The State House has started to gear up for next session, we have already asked for our ideas to be turned into legislation, and now we are working with the staff to finalize the language before they become bills. Some of the ideas being worked on by other legislators are:
“creating a private cause of action for discrimination based on hairstyles relative to a person's ethnicity”
“prohibiting smoking and e-cigarettes in motor vehicles when a passenger is under 16 years of age”
“prohibiting the sale and use of rodent glue traps”
One place that I have been very active in legislation is in access to public information. In 2021 I proposed (HB 566) that non-public meeting minutes about property acquisition would be open to the public after the deal closed or fell through because some votes to open up those documents were not being reviewed by boards. That is now law. This year, I proposed (HB 321) to ensure boards/committees have a plan to review meeting minutes kept from the public for consideration. If they have no plan, such minutes become public after 10 years. This is now law, too.
I have been working towards eliminating barriers that conceal records meant to be public by current law. I am now focusing on expanding public access to these records while streamlining the process for municipalities to facilitate such access.

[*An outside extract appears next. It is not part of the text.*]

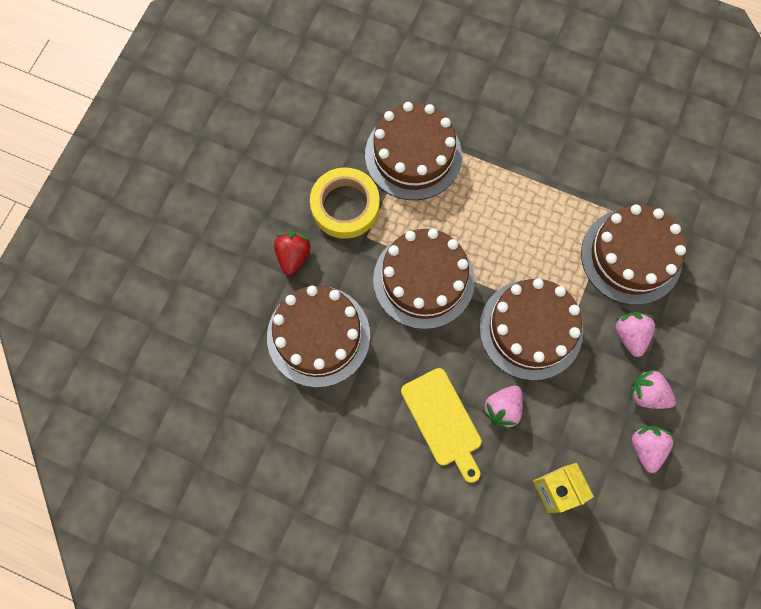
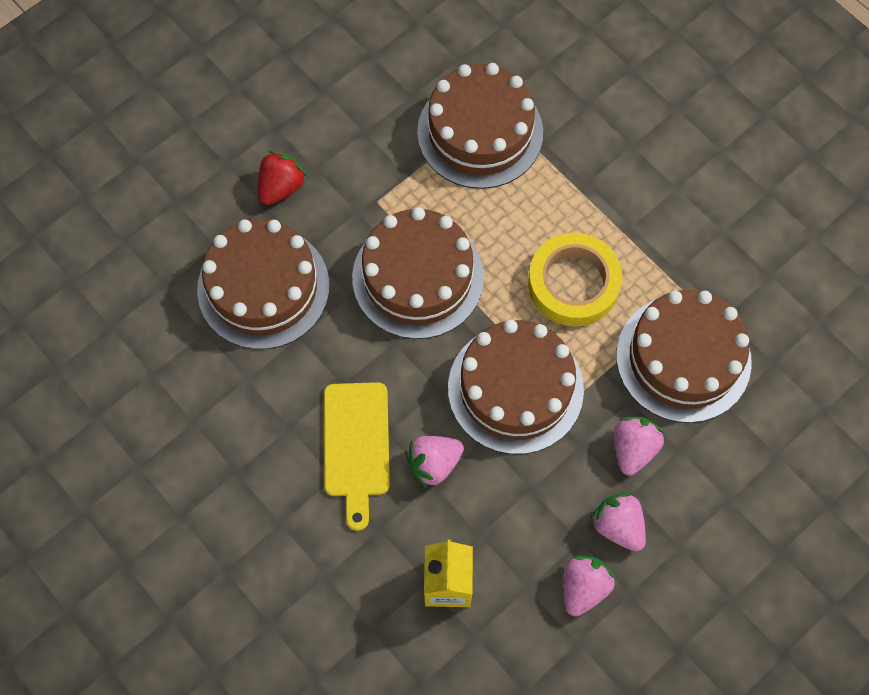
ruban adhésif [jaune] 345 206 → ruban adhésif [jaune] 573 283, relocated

Electronic records have been allowed by statute for some time (RSA 33-A:5-a), but municipalities still have boxes and boxes of records and spend hours hunting for requested documents. I am working with the State Archivist on a plan for the state to have a website which would allow local records to be uploaded and stored, with the public being able to access those records. This would eliminate the need for the local municipality to fulfill any request for any documents they choose to upload there. The idea has been received well from state officials and the Municipal Association as it is voluntary for towns but offers them a way to reduce the cost of public access to public records. To provide the most benefit from such legislation, investments to digitize the historical records will be needed. However, current records that are put online could just be uploaded to the state website instead. From the public’s perspective, it would provide a one-stop shop for many documents from towns and cities across the state, viewable 24/7. I hope that we are able to do this cheaply so we will not have to wait till the 2025 budget process to start implementation.